Single by Black Label Society

from the album Mafia
- Released: September 2005
- Length: 3:54
- Label: Artemis
- Songwriter(s): Zakk Wylde
- Producer(s): Zakk Wylde

Black Label Society singles chronology
| "Fire It Up" (2005) | "In This River" (2005) | "Concrete Jungle" (2006) |

= In This River =

"In This River" is a song by American heavy metal band Black Label Society, a power ballad featured on their 2005 sixth studio album Mafia. Performed entirely by guitarist, vocalist and pianist Zakk Wylde (who also wrote and produced the song), it was released as the third single from the album and reached number 32 on the Billboard Hot Mainstream Rock Tracks chart.
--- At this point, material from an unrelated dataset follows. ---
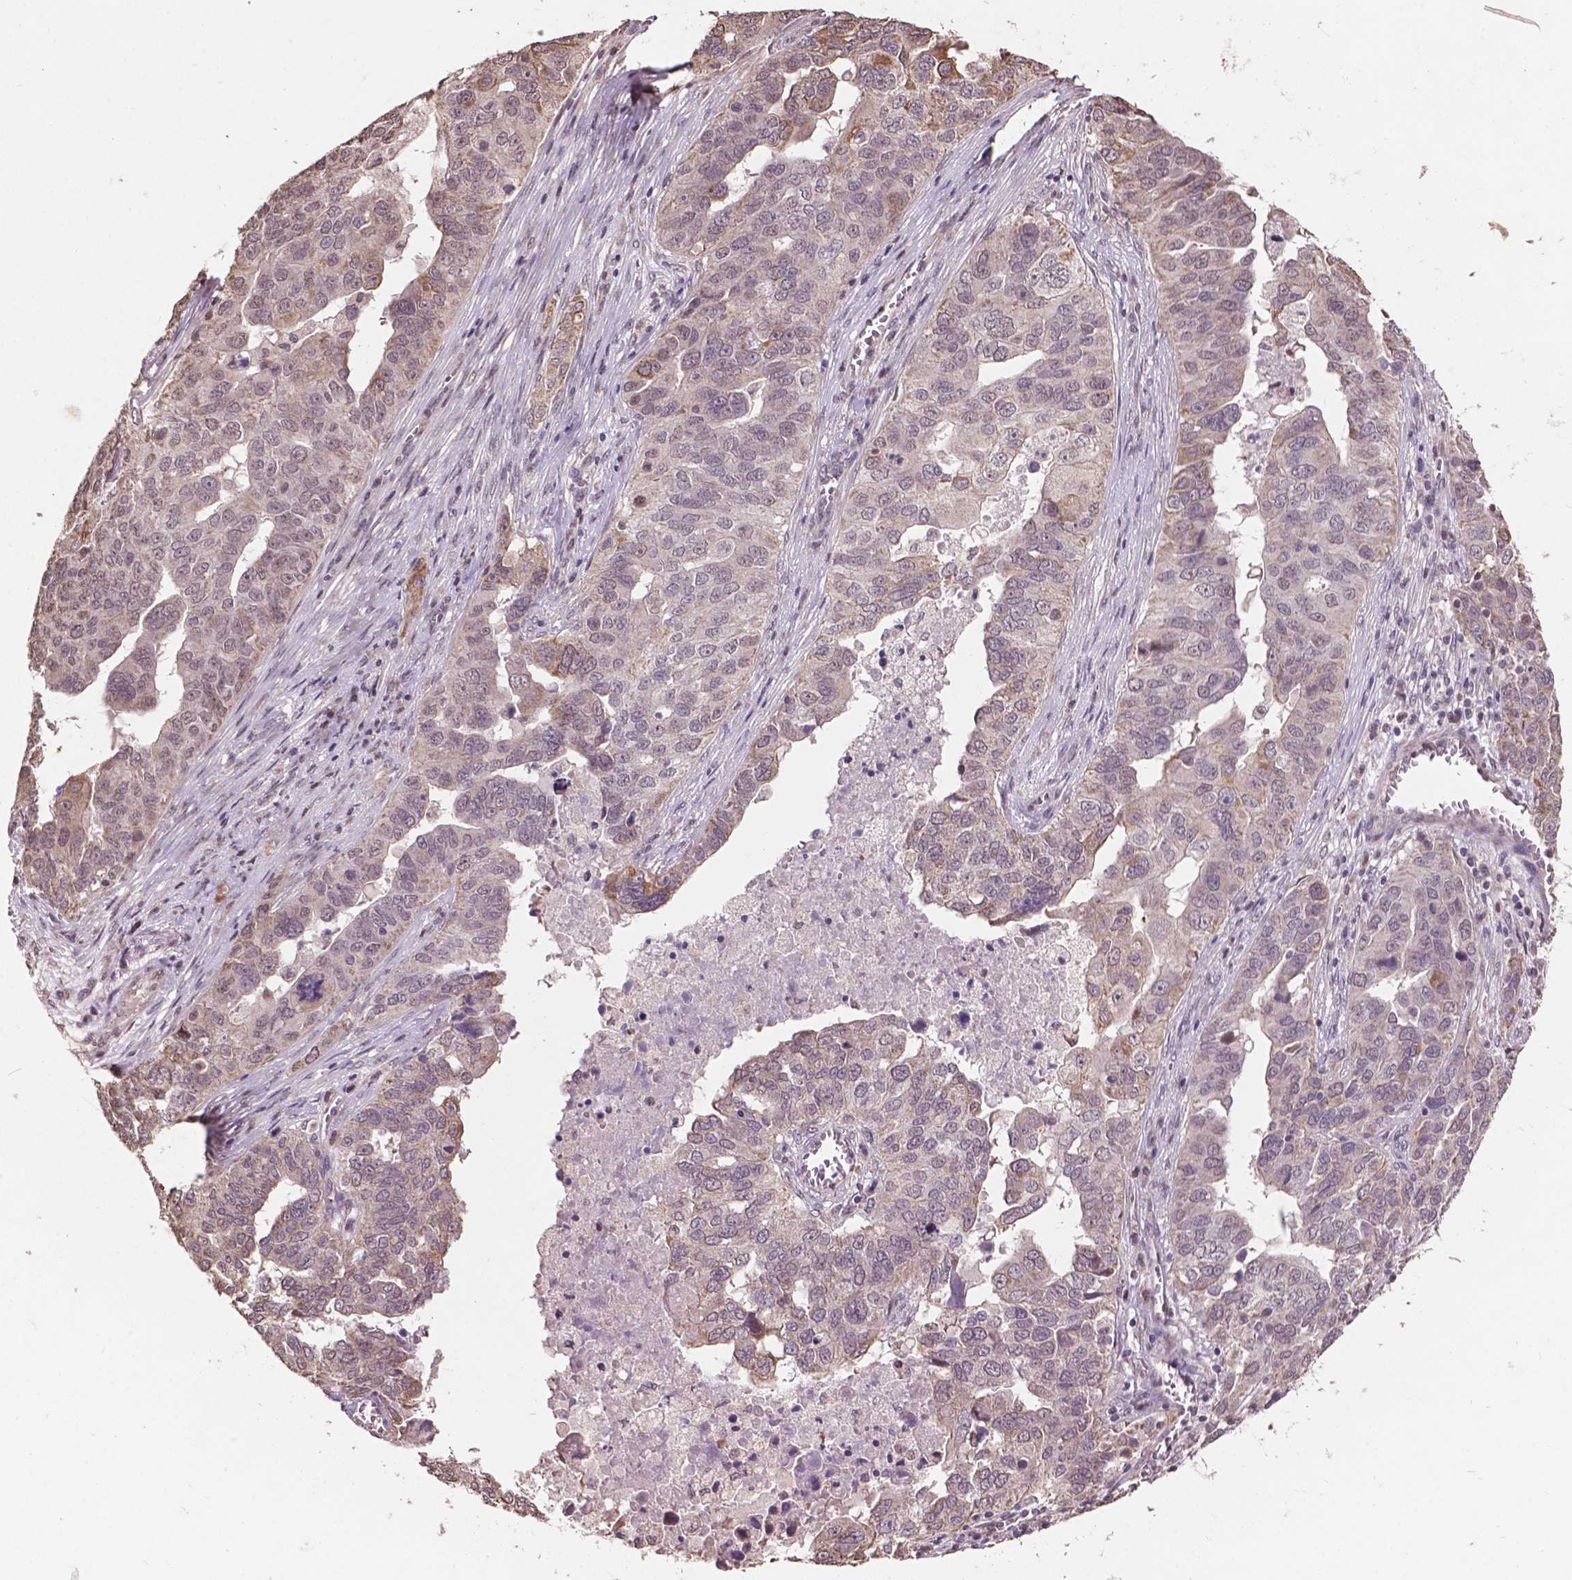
{"staining": {"intensity": "weak", "quantity": "25%-75%", "location": "cytoplasmic/membranous"}, "tissue": "ovarian cancer", "cell_type": "Tumor cells", "image_type": "cancer", "snomed": [{"axis": "morphology", "description": "Carcinoma, endometroid"}, {"axis": "topography", "description": "Soft tissue"}, {"axis": "topography", "description": "Ovary"}], "caption": "Ovarian cancer (endometroid carcinoma) stained with a protein marker displays weak staining in tumor cells.", "gene": "GLRA2", "patient": {"sex": "female", "age": 52}}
== Dedication to Dimebag Darrell ==

A common misconception is that Wylde wrote the song as a tribute to his close friend "Dimebag" Darrell Abbott (former guitarist for bands Pantera and Damageplan), who was killed on December 8, 2004. In fact, he wrote the song many months prior to the incident, and subsequently began dedicating the song to him. On the topic of dedication, Wylde explains that he "was looking at the lyrics, and I just said 'Man, this has gotta be Dime's tune', so we just made it Dime's song and that's how the video came about. I think it's really emotional and it came out great. Everyone loves it – Vinnie Paul Abbott (Darrell's brother), Rita (Darrell's girlfriend). It's all about Dime's memory and there ain't a dry eye in the house every time you see it." Wylde also states that every time he plays a show, "it will never leave the Black Label set." During the "Pedal to the Metal" concert series, however, the song was not included in the set.

== Music video ==

The music video for "In This River" features the childhood personage of Wylde and Abbott riding bicycles together and diving into a river while Wylde plays both the piano and the guitar in a creek. Midway through, Zakk destroys the piano with an axe and then sets it on fire with a torch before performing the solo. At the end of the video, only the adult version of Wylde emerges, symbolizing Darrell's death. Wylde explains that "The river is a metaphor for life in general, all the bullshit that you deal with from being a kid growing up. The whole thing's just about life and death."